Exercise material:
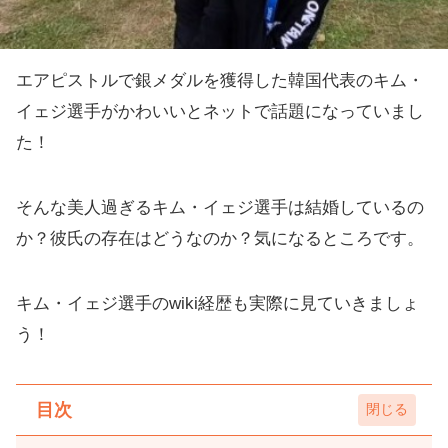
エアピストルで銀メダルを獲得した韓国代表のキム・
イェジ選手がかわいいとネットで話題になっていまし
た！
そんな美人過ぎるキム・イェジ選手は結婚しているの
か？彼氏の存在はどうなのか？気になるところです。
キム・イェジ選手のwiki経歴も実際に見ていきましょ
う！
目次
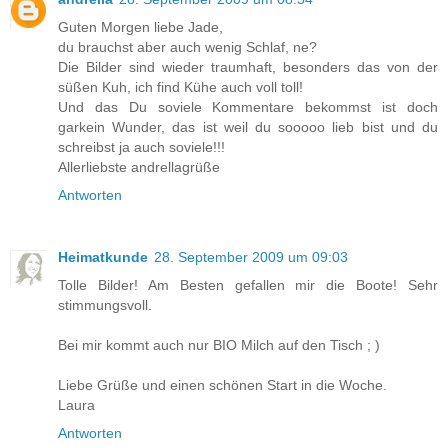
Guten Morgen liebe Jade,
du brauchst aber auch wenig Schlaf, ne?
Die Bilder sind wieder traumhaft, besonders das von der
süßen Kuh, ich find Kühe auch voll toll!
Und das Du soviele Kommentare bekommst ist doch
garkein Wunder, das ist weil du sooooo lieb bist und du
schreibst ja auch soviele!!!
Allerliebste andrellagrüße
Antworten
Heimatkunde
28. September 2009 um 09:03
Tolle Bilder! Am Besten gefallen mir die Boote! Sehr
stimmungsvoll.
Bei mir kommt auch nur BIO Milch auf den Tisch ; )
Liebe Grüße und einen schönen Start in die Woche.
Laura
Antworten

What the task requires: Omit every picture while copying the listing above exactly.

Finished task:
エアピストルで銀メダルを獲得した韓国代表のキム・
イェジ選手がかわいいとネットで話題になっていまし
た！
そんな美人過ぎるキム・イェジ選手は結婚しているの
か？彼氏の存在はどうなのか？気になるところです。
キム・イェジ選手のwiki経歴も実際に見ていきましょ
う！
目次
Guten Morgen liebe Jade,
du brauchst aber auch wenig Schlaf, ne?
Die Bilder sind wieder traumhaft, besonders das von der
süßen Kuh, ich find Kühe auch voll toll!
Und das Du soviele Kommentare bekommst ist doch
garkein Wunder, das ist weil du sooooo lieb bist und du
schreibst ja auch soviele!!!
Allerliebste andrellagrüße
Antworten
Heimatkunde
28. September 2009 um 09:03
Tolle Bilder! Am Besten gefallen mir die Boote! Sehr
stimmungsvoll.
Bei mir kommt auch nur BIO Milch auf den Tisch ; )
Liebe Grüße und einen schönen Start in die Woche.
Laura
Antworten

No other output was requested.